About this exercise —
Using the data that follows, return exactly the lines from the one that contains "2021-11-19 12:39 PM |" through the one that contains "2020-10-13 05:24 PM |", ends included.

*** Opening Provided information ***

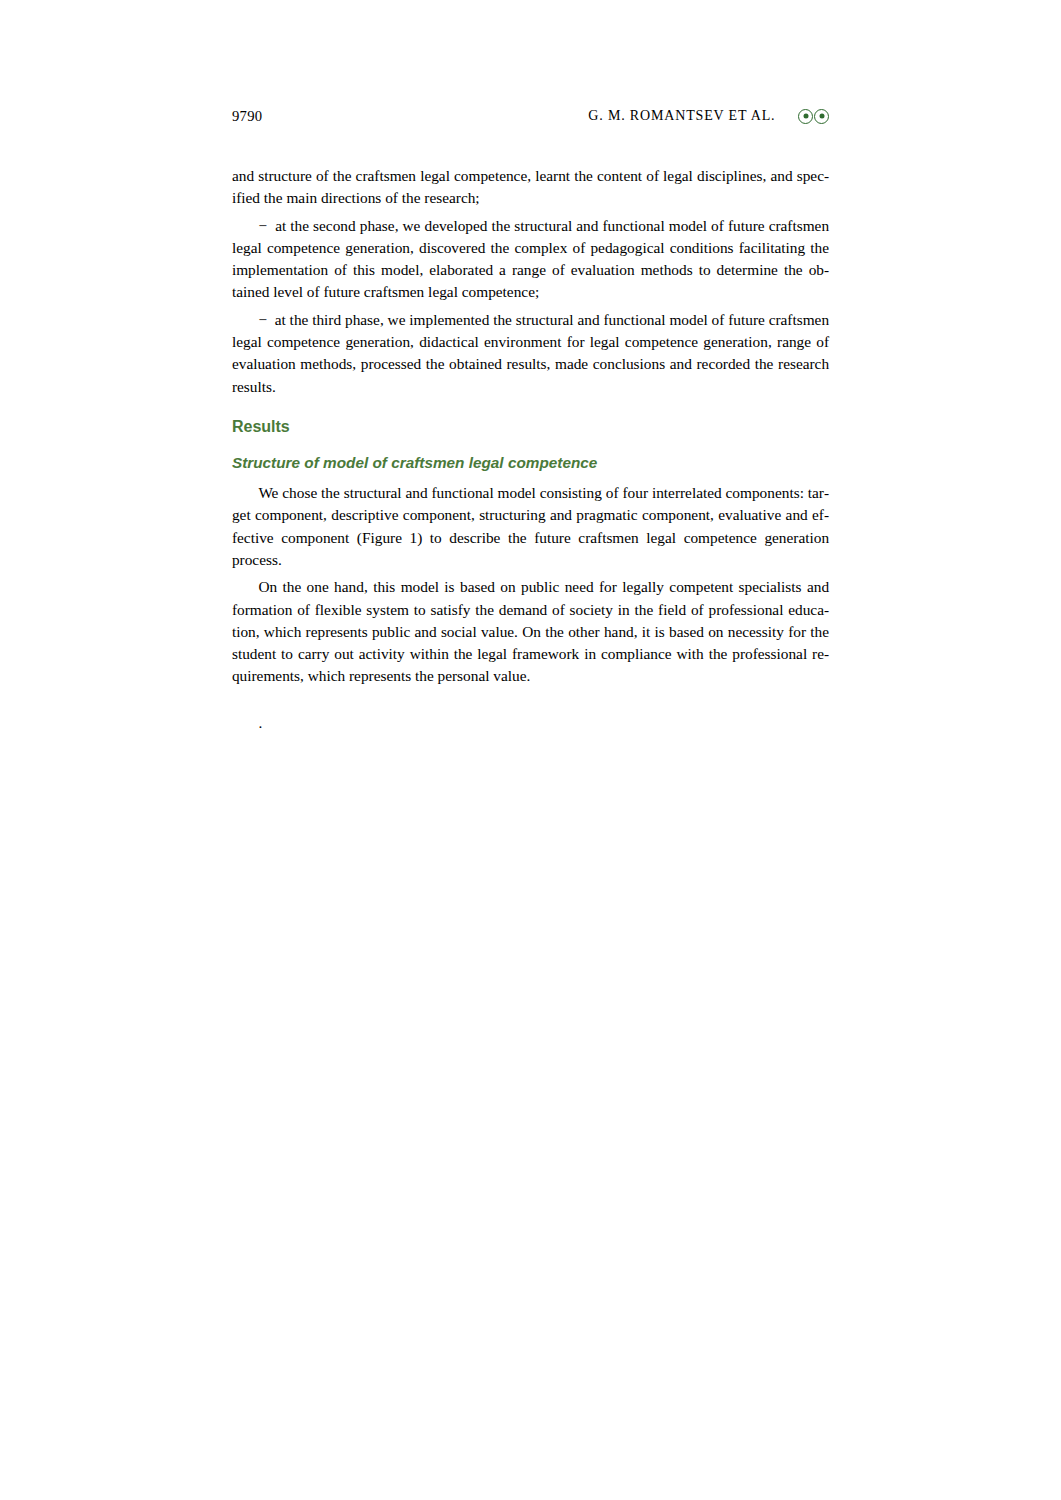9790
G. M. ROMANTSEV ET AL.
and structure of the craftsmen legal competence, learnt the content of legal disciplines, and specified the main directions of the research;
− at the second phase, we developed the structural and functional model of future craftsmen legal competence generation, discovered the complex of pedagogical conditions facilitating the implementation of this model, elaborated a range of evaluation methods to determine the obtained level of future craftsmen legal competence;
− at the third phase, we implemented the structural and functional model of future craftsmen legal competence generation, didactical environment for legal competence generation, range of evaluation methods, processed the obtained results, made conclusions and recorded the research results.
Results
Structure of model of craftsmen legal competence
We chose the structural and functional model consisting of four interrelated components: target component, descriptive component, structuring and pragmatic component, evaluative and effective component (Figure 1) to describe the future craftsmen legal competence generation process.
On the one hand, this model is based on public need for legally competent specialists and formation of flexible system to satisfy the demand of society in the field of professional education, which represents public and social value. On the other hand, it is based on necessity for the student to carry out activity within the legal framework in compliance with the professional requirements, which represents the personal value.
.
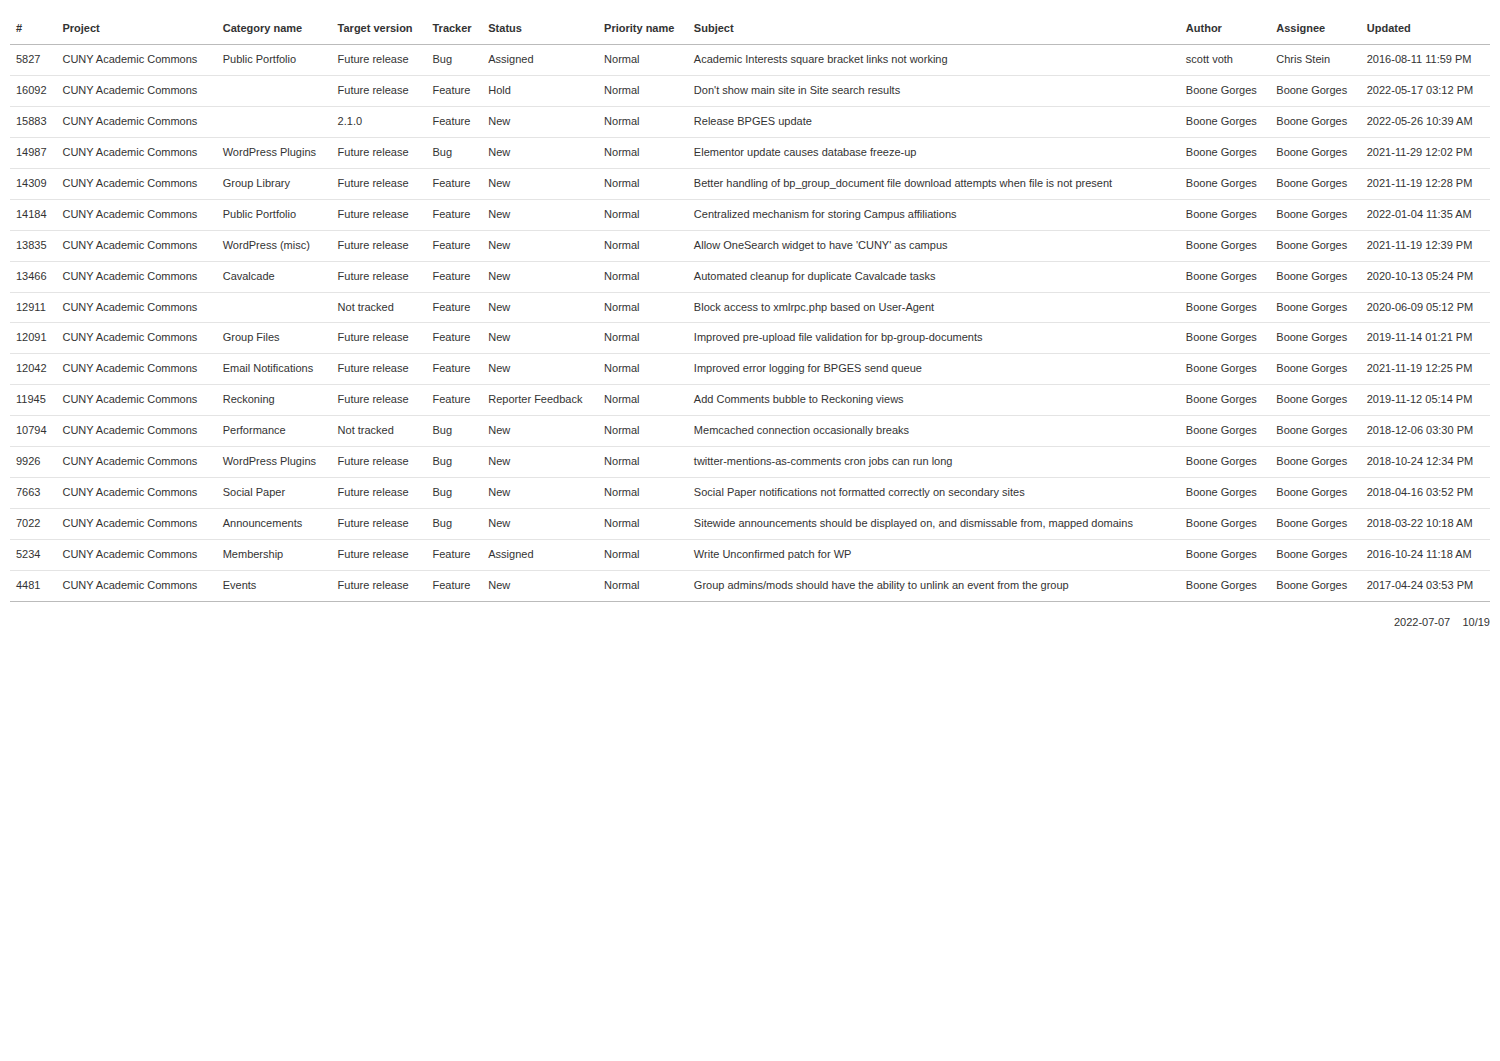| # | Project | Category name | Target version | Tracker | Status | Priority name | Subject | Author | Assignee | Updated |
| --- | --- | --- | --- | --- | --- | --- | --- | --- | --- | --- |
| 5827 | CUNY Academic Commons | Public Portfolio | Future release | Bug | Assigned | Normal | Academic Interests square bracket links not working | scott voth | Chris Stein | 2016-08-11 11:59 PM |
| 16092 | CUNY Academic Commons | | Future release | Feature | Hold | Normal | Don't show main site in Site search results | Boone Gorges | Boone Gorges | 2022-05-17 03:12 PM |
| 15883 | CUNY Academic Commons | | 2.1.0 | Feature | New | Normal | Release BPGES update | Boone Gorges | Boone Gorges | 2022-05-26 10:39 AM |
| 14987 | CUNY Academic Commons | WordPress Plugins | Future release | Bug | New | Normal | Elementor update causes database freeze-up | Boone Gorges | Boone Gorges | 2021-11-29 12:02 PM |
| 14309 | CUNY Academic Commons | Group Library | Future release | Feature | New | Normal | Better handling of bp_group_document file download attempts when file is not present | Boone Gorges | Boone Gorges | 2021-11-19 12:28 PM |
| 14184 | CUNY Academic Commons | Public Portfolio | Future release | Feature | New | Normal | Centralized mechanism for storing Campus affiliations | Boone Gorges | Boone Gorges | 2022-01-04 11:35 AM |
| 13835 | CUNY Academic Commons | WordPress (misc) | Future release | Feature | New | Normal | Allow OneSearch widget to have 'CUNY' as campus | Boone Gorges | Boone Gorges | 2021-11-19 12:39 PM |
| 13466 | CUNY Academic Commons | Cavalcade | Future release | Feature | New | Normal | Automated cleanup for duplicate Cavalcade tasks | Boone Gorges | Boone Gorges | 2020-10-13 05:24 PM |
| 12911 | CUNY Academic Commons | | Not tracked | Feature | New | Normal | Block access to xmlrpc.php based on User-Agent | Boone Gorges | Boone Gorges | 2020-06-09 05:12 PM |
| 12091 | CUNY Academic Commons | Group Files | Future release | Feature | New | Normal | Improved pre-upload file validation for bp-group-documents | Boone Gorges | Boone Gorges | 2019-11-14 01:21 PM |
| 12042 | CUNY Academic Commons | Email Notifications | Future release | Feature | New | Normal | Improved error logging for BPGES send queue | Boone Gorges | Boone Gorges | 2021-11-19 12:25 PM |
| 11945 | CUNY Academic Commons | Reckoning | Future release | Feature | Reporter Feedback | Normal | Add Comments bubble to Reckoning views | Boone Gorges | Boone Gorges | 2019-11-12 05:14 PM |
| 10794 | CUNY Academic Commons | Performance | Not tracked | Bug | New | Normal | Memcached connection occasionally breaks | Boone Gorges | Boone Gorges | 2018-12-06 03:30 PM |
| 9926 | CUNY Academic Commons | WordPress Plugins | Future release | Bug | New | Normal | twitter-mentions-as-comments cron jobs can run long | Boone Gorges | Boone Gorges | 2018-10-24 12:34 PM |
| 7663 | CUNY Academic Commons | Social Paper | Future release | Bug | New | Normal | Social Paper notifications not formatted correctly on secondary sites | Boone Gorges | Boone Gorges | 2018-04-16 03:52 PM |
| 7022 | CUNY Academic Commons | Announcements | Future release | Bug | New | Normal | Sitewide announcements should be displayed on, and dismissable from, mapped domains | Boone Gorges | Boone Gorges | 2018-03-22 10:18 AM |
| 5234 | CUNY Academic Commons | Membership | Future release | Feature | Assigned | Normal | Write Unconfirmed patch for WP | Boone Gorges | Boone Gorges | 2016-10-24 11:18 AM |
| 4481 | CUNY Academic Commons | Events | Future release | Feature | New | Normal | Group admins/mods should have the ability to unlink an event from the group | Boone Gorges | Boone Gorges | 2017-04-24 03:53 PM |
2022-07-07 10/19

*** Closing Provided information ***

Answer for this exercise —
| 13835 | CUNY Academic Commons | WordPress (misc) | Future release | Feature | New | Normal | Allow OneSearch widget to have 'CUNY' as campus | Boone Gorges | Boone Gorges | 2021-11-19 12:39 PM |
| 13466 | CUNY Academic Commons | Cavalcade | Future release | Feature | New | Normal | Automated cleanup for duplicate Cavalcade tasks | Boone Gorges | Boone Gorges | 2020-10-13 05:24 PM |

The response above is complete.